The final day of the Math Exploration Club began with the explorers reviewing previously learned mathematical topics. These went very quickly since each of the explorers were actively involved in the process.
Next, Maria gave the explorers fictitous data to be stored in a spreadsheet database. The Math Explorers created a bar chart using the data they created from their spreadsheets. This exercise was created to model the performance of two different companies. The explorer's job was to take the data given and to either make the performance of the company look constant or to make the performance of the company look erratic. They did this by changing the scale as well as the minimum and maximum default numbers. Finally, they printed their results in the form of a graph which they compared with the other student's graphs.

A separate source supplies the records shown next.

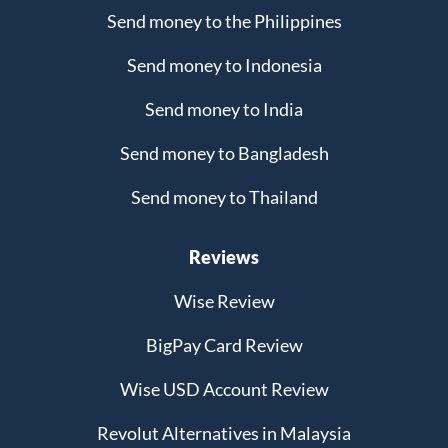
Send money to the Philippines
Send money to Indonesia
Send money to India
Send money to Bangladesh
Send money to Thailand
Reviews
Wise Review
BigPay Card Review
Wise USD Account Review
Revolut Alternatives in Malaysia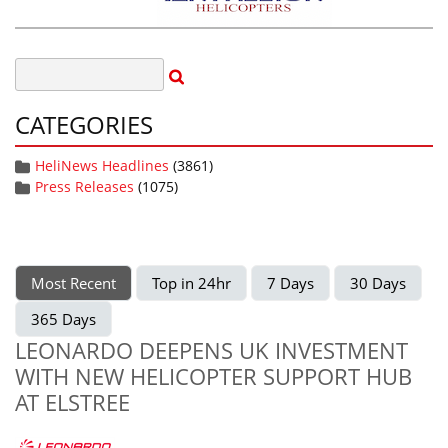
CATEGORIES
HeliNews Headlines
(3861)
Press Releases
(1075)
Most Recent
Top in 24hr
7 Days
30 Days
365 Days
LEONARDO DEEPENS UK INVESTMENT
WITH NEW HELICOPTER SUPPORT HUB
AT ELSTREE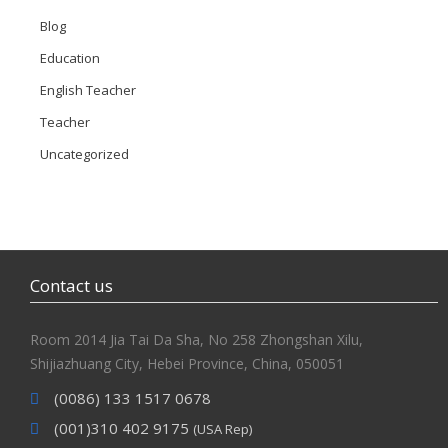
Blog
Education
English Teacher
Teacher
Uncategorized
Contact us
Room 2014 Jia Tai Da Sha, No 258 Zhongshan Xilu,
Shijiazhuang City, Hebei Province, China, 050051
(0086) 133 1517 0678
(001)310 402 9175
(USA Rep)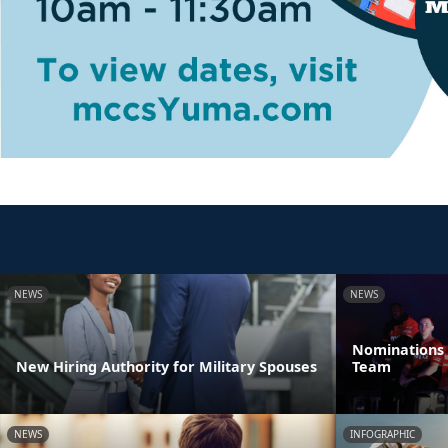
NEWS
NEWS
Nominations 
New Hiring Authority for Military Spouses
Team
NEWS
INFOGRAPHIC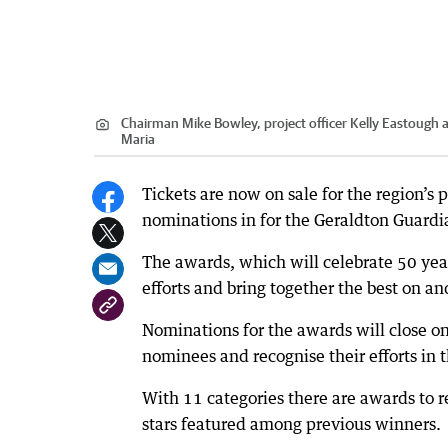
Chairman Mike Bowley, project officer Kelly Eastough 
Maria
Tickets are now on sale for the region’s 
nominations in for the Geraldton Guard
The awards, which will celebrate 50 yea
efforts and bring together the best on and
Nominations for the awards will close on
nominees and recognise their efforts in t
With 11 categories there are awards to r
stars featured among previous winners.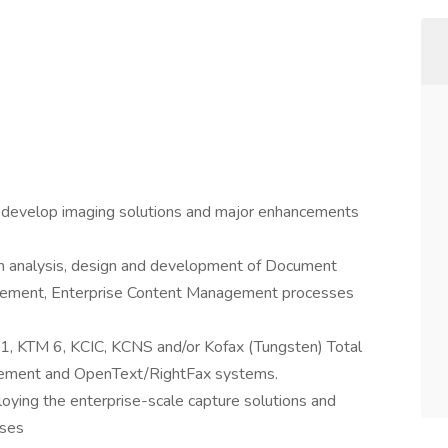
d develop imaging solutions and major enhancements
m analysis, design and development of Document
ment, Enterprise Content Management processes
11, KTM 6, KCIC, KCNS and/or Kofax (Tungsten) Total
gement and OpenText/RightFax systems.
oying the enterprise-scale capture solutions and
sses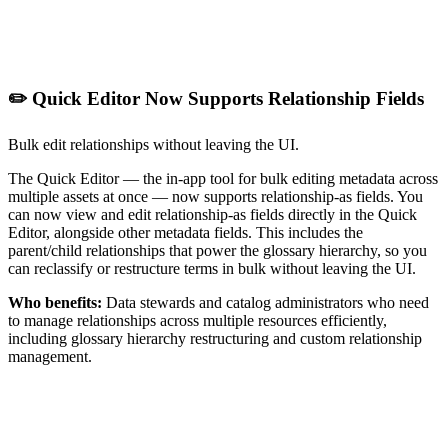
✏️ Quick Editor Now Supports Relationship Fields
Bulk edit relationships without leaving the UI.
The Quick Editor — the in-app tool for bulk editing metadata across
multiple assets at once — now supports relationship-as fields. You
can now view and edit relationship-as fields directly in the Quick
Editor, alongside other metadata fields. This includes the
parent/child relationships that power the glossary hierarchy, so you
can reclassify or restructure terms in bulk without leaving the UI.
Who benefits:
Data stewards and catalog administrators who need
to manage relationships across multiple resources efficiently,
including glossary hierarchy restructuring and custom relationship
management.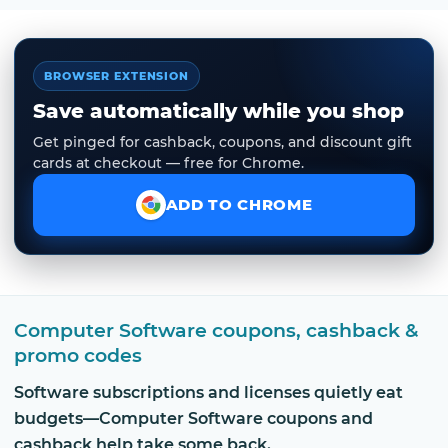
BROWSER EXTENSION
Save automatically while you shop
Get pinged for cashback, coupons, and discount gift
cards at checkout — free for Chrome.
ADD TO CHROME
Computer Software coupons, cashback &
promo codes
Software subscriptions and licenses quietly eat
budgets—Computer Software coupons and
cashback help take some back.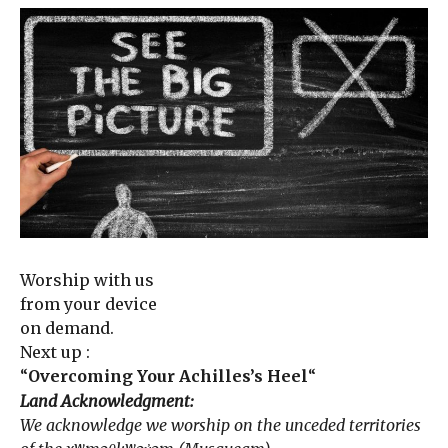
Worship with us
from your device
on demand.
Next up :
“
Overcoming Your Achilles’s Heel
“
Land Acknowledgment:
We acknowledge we worship on the unceded territories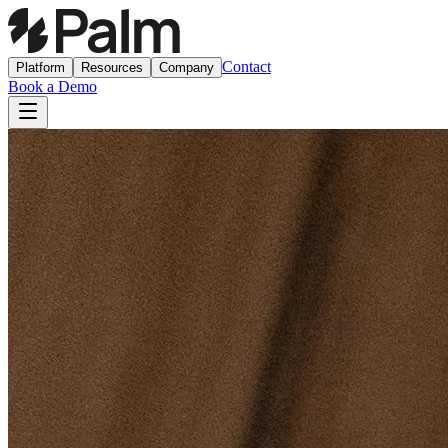
Contact
Platform
Resources
Company
Book a Demo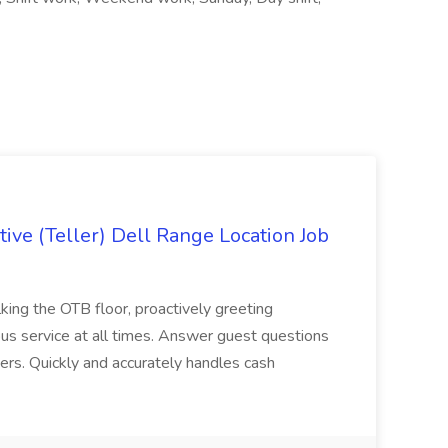
ive (Teller) Dell Range Location Job
ing the OTB floor, proactively greeting
ous service at all times. Answer guest questions
ers. Quickly and accurately handles cash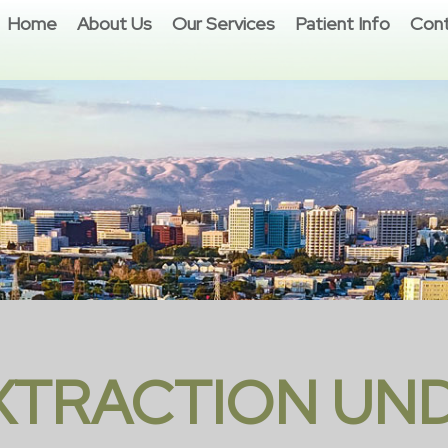
Home
About Us
Our Services
Patient Info
Cont
EXTRACTION UN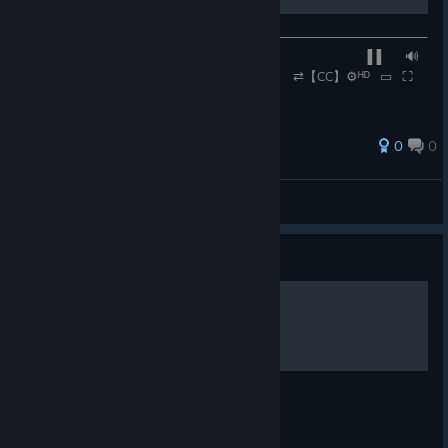
──────────◉──────────────────────────────────
─── ▐▐ ⠀⠀🔊
⠀⠀0:47 / 2:52 ⠀⠀ ⠀⠀ ⠀⠀ ⇄【CC】⚙ᴴᴰ⠀▭⠀⛶
0
0
Rennmeister
View all guides
Guide
adachi.
adachi.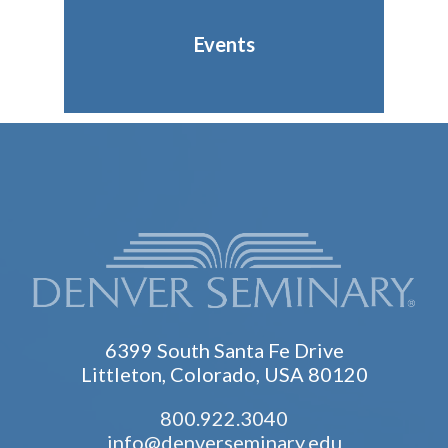
Events
6399 South Santa Fe Drive
Littleton, Colorado, USA 80120
800.922.3040
info@denverseminary.edu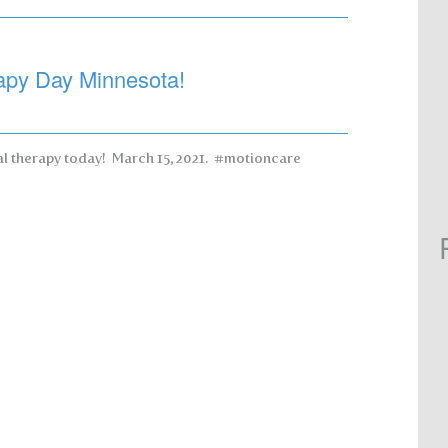
apy Day Minnesota!
cal therapy today! March 15, 2021. #motioncare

In Maria's next demonstration, she placed a point on the board, and then she placed another dot so that it halved the distance. She repeated the process again and again until it became apparent to the students that the dot would never reach the other side. Maria went on to explain that this was Zeno's Paradox, infinitely many numbers, but not equal to infinity.
The next segment that the explorers revisited was math abuse. Maria created a game in which she would hold up a certain number of fingers and one of the explorers could do so in the same manor. They would then multiply the two numbers together; if the product result was even then Maria would win and if the product was odd then the explorer would win. Maria would always hold up an even number of fingers resulting in an even product. She explained that in some games there was no way to win if human error did not occur. One of the examples was tic-tac-toe.
From there Anne took over, teaching "zero sum games". She also discussed whether two different test forms were fair. The students came up with the idea of having the same questions in a different order. Anne explained that they would be making a pseudo-test later in the class. She gave the students information on what makes a good test, and what types of questions should be on the test. She also talked about penalties for guessing on a standardized test. She explained that there were several different tests to this. She also wrote formulas for the number of answers that need to be eliminated to make guessing worth it. With these formulas in mind she inquired "What's wrong with a question with only two answer choices?" The problem is that if you know that one answer is wrong, then the other one must be right. Anne then led an activity in which they used beads and nailboards to make graphs of their own. The graphs compared intelligence and running speed. Thus ended the first session of the Math Exploration Club!